Given the shriveled appearance of the wings, it may represent an adult form of a winged insect recently emerged from its pupal stage, says Ricardo Pérez-de la Fuente, a paleoentomologist at the Oxford University Museum of Natural History in the U.K. But he emphasizes that it is vital the insect is formally studied before anyone can offer “sufficiently credible arguments" about its biology.

Thomas van de Kamp, an entomologist at the Karlsruhe Institute of Technology in Germany, is one of the experts hoping to study it. He wants to use a synchrotron to do a detailed x-ray scan and create a 3-D reconstruction that will offer a comprehensive description of the animal.

Many of the known fossil insects were found in amber and so are probably tree-living species. If the newfound specimen formed in opal alone, it may represent a rare glimpse at a creature from a different kind of environment.

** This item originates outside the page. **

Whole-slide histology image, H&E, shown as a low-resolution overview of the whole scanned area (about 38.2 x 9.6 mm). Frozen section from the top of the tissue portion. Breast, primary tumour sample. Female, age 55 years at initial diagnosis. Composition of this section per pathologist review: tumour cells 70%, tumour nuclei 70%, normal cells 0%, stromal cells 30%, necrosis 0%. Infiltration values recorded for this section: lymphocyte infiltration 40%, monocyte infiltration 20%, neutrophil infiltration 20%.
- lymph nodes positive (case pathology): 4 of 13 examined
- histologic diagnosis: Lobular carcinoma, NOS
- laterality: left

“Other types of 3-D preverved insects are therefore extremely valuable to extend our view,” van de Kamp says.

Berger says that he is currently in talks with museum experts and other researchers around the world on how to collaborate on scientific study of the sample. After that, he says, he’d like the specimen to be displayed at a museum.

“I might sell it to a museum, I might donate it, I might keep it and just loan it for display purposes," he says. "I haven’t really decided.”